━━━ Available records
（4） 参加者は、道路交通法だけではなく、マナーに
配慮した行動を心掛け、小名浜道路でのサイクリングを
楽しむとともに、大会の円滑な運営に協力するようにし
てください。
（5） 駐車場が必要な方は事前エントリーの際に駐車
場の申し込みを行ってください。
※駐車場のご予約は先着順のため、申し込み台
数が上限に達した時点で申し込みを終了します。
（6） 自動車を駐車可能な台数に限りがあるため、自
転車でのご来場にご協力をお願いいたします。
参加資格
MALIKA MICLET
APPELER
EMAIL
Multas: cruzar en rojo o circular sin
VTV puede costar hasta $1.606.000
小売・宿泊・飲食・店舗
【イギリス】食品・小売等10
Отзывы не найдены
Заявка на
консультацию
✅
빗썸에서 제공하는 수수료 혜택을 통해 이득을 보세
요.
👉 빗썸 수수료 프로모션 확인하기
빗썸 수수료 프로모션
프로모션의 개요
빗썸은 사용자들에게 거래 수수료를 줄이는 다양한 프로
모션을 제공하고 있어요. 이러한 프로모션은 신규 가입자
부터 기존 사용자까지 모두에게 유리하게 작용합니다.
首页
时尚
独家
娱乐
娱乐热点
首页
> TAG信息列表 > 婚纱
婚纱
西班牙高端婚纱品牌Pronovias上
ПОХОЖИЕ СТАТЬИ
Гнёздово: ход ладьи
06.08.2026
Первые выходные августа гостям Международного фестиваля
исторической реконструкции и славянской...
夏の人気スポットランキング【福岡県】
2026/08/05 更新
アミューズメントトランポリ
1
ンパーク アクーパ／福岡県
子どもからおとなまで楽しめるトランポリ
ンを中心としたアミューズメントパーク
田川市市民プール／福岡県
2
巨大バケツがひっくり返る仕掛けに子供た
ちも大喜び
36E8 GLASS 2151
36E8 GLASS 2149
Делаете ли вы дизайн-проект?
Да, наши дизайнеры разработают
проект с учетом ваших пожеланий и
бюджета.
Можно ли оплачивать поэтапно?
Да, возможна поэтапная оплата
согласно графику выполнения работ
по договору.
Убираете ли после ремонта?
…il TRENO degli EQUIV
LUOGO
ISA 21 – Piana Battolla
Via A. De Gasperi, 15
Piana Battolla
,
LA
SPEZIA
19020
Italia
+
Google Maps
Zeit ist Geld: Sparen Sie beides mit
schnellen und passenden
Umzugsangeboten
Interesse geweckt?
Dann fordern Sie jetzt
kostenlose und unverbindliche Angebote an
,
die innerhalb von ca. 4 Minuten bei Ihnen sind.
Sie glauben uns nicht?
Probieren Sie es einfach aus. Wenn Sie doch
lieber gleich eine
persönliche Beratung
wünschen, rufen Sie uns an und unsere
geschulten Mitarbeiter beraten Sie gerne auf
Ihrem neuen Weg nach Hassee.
━━━━━━
**Action item**: Reproduce the records from the beginning through the line with "Делаете ли вы дизайн-проект?", swapping "EMAIL" for "E-MAIL" and leaving all else unchanged.

**Response for this exercise**:
（4） 参加者は、道路交通法だけではなく、マナーに
配慮した行動を心掛け、小名浜道路でのサイクリングを
楽しむとともに、大会の円滑な運営に協力するようにし
てください。
（5） 駐車場が必要な方は事前エントリーの際に駐車
場の申し込みを行ってください。
※駐車場のご予約は先着順のため、申し込み台
数が上限に達した時点で申し込みを終了します。
（6） 自動車を駐車可能な台数に限りがあるため、自
転車でのご来場にご協力をお願いいたします。
参加資格
MALIKA MICLET
APPELER
E-MAIL
Multas: cruzar en rojo o circular sin
VTV puede costar hasta $1.606.000
小売・宿泊・飲食・店舗
【イギリス】食品・小売等10
Отзывы не найдены
Заявка на
консультацию
✅
빗썸에서 제공하는 수수료 혜택을 통해 이득을 보세
요.
👉 빗썸 수수료 프로모션 확인하기
빗썸 수수료 프로모션
프로모션의 개요
빗썸은 사용자들에게 거래 수수료를 줄이는 다양한 프로
모션을 제공하고 있어요. 이러한 프로모션은 신규 가입자
부터 기존 사용자까지 모두에게 유리하게 작용합니다.
首页
时尚
独家
娱乐
娱乐热点
首页
> TAG信息列表 > 婚纱
婚纱
西班牙高端婚纱品牌Pronovias上
ПОХОЖИЕ СТАТЬИ
Гнёздово: ход ладьи
06.08.2026
Первые выходные августа гостям Международного фестиваля
исторической реконструкции и славянской...
夏の人気スポットランキング【福岡県】
2026/08/05 更新
アミューズメントトランポリ
1
ンパーク アクーパ／福岡県
子どもからおとなまで楽しめるトランポリ
ンを中心としたアミューズメントパーク
田川市市民プール／福岡県
2
巨大バケツがひっくり返る仕掛けに子供た
ちも大喜び
36E8 GLASS 2151
36E8 GLASS 2149
Делаете ли вы дизайн-проект?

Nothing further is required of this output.